TASK ITEM: Reproduce the news roundup below from "Kochiyama is also" up to and including "X's bullet-riddled body.".

-- EXCERPT follows --

In response to his article, survivors have taken to Twiter with #SurvivorPrivilege.
#SurvivorPrivilege pic.twitter.com/zNFggXGT64
— Elizabeth Plank (@feministabulous) June 9, 2014
Japanese-American Human Rights Activist Yuri Kochiyama Dies at 93
Yuri Kochiyama, a Japanese-American human rights activist, died on Sunday at the age of 93. Kochiyama's family was among those Japanese-Americans interned by the United States during World War II.
NPR reports on her work:
Living in housing projects among black and Puerto Rican neighbors inspired her interest in the civil rights movement. Kochiyama held weekly open houses for activists in the family's apartment, where she taped newspaper clippings to the walls and kept piles of leaflets on the kitchen table. "Our house felt like it was the movement 24/7," said her eldest daughter Audee Kochiyama-Holman.
Kochiyama is also known for rushing towards Malcom X after his assination, where she appeared images of the incident, according to NPR:
Minutes after gunmen fired at Malcolm X in 1965 during his last speech in New York City, she rushed towards him and cradled his head on her lap. A black-and-white photo in Life magazine shows Kochiyama peering worriedly through horn-rimmed glasses at Malcolm X's bullet-riddled body.
Author and Poet Maya Angelou Dies at 86
Maya Angelou, a renowned author, poet and civil right activist, has died at 86. Angelou, know for her autobiography I Know Why the Caged Bird Sings, also authored six other autobiographies along with numerous collections of poems.
Throughout her career, Angelou she was active in the Civil Rights movement, working with Martin Luther King, Jr. and Malcolm X. She also served a one point as the Northern Coordinator for the Southern Christian Leadership Conference, a group founded following the Montgomery Bus Boycott by Dr. King and others.

-- EXCERPT concluded --
-- SOURCE INFORMATION follows --

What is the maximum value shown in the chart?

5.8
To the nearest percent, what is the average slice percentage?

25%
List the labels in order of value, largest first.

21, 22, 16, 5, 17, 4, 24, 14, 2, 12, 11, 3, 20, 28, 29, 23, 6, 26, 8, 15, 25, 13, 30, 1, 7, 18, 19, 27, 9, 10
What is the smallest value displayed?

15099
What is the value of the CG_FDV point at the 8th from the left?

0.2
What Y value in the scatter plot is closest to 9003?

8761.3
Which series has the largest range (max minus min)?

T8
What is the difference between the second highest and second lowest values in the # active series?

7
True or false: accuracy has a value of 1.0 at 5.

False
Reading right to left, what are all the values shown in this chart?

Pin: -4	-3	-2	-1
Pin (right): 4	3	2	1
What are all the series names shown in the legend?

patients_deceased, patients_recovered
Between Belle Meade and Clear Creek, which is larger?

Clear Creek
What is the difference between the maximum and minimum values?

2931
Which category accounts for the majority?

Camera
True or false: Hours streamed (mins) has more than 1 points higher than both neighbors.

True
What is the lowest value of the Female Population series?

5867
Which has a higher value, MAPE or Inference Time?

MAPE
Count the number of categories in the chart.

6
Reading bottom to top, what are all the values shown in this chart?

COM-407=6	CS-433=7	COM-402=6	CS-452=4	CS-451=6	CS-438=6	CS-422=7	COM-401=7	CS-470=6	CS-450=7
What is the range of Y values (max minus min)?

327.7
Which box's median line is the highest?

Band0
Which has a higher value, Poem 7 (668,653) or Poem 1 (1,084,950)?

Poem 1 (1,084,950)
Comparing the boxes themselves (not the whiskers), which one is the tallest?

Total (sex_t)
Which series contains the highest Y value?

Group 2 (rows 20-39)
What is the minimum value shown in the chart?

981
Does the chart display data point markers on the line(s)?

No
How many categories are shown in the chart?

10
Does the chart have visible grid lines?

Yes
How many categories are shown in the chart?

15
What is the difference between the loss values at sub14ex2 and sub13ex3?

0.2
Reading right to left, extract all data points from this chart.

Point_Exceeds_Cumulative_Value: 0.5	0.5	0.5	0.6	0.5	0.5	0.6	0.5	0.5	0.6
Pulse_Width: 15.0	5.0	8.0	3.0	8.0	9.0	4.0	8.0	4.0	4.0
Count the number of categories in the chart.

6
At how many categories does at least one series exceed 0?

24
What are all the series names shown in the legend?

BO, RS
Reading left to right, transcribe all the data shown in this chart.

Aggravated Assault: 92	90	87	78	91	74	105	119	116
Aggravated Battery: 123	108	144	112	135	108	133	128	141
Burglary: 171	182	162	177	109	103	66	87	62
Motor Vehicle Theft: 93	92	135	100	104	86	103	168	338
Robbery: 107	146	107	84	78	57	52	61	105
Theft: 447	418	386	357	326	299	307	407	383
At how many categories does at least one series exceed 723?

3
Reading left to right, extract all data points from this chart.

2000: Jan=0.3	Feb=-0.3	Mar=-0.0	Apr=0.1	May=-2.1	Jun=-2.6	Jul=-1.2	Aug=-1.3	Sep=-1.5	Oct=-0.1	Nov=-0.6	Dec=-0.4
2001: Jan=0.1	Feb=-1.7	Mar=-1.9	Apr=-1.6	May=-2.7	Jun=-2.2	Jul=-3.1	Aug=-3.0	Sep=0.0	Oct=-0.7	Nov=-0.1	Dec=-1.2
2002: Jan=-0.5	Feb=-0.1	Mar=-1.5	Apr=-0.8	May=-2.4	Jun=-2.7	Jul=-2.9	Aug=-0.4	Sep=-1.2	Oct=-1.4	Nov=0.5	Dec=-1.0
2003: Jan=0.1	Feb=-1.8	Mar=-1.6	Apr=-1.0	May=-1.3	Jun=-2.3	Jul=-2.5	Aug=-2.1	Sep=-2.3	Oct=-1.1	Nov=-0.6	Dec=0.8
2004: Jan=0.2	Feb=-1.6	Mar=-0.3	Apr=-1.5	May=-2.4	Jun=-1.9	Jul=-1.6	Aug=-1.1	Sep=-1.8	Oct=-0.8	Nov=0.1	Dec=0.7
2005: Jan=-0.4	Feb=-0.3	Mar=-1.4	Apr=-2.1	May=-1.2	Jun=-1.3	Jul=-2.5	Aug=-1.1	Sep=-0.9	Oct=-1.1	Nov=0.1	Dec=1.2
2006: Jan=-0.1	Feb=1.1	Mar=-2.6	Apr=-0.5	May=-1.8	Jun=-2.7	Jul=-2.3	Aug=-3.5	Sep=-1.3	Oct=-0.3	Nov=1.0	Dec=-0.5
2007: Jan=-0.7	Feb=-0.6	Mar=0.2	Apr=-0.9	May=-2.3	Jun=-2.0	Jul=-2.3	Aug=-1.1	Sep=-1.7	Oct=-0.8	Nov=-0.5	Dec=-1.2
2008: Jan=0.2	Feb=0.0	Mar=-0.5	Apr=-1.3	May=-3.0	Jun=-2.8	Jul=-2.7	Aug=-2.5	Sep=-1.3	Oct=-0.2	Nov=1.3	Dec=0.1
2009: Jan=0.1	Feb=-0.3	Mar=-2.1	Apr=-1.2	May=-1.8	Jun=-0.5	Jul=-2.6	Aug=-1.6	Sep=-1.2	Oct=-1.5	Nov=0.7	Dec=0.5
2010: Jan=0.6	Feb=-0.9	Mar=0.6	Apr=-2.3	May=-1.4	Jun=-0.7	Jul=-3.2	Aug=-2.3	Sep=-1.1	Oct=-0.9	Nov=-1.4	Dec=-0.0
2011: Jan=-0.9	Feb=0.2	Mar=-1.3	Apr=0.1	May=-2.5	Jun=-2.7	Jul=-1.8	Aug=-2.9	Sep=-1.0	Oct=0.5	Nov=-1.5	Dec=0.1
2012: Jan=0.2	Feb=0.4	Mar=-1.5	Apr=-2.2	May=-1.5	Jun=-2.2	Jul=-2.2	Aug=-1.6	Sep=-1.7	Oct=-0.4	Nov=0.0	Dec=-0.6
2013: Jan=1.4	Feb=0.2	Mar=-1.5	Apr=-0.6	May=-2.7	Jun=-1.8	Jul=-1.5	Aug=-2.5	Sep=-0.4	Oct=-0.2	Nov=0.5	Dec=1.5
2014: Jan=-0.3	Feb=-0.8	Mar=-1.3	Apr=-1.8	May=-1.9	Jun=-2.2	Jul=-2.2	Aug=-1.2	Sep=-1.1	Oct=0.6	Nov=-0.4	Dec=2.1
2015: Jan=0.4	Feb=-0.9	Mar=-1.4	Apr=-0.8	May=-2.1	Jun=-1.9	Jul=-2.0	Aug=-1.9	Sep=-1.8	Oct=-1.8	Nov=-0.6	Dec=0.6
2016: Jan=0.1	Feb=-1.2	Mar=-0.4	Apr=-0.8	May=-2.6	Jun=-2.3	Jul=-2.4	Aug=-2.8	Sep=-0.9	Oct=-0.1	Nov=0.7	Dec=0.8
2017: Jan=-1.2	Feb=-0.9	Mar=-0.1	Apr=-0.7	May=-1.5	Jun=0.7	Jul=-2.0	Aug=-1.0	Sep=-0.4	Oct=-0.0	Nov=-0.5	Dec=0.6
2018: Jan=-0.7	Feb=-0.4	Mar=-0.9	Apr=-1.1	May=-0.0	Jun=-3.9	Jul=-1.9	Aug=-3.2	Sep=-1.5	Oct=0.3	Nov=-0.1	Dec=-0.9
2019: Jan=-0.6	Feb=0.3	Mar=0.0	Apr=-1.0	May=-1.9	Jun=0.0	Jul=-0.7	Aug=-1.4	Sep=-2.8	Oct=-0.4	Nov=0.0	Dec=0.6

-- SOURCE INFORMATION concluded --

ANSWER BOX:
Kochiyama is also known for rushing towards Malcom X after his assination, where she appeared images of the incident, according to NPR:
Minutes after gunmen fired at Malcolm X in 1965 during his last speech in New York City, she rushed towards him and cradled his head on her lap. A black-and-white photo in Life magazine shows Kochiyama peering worriedly through horn-rimmed glasses at Malcolm X's bullet-riddled body.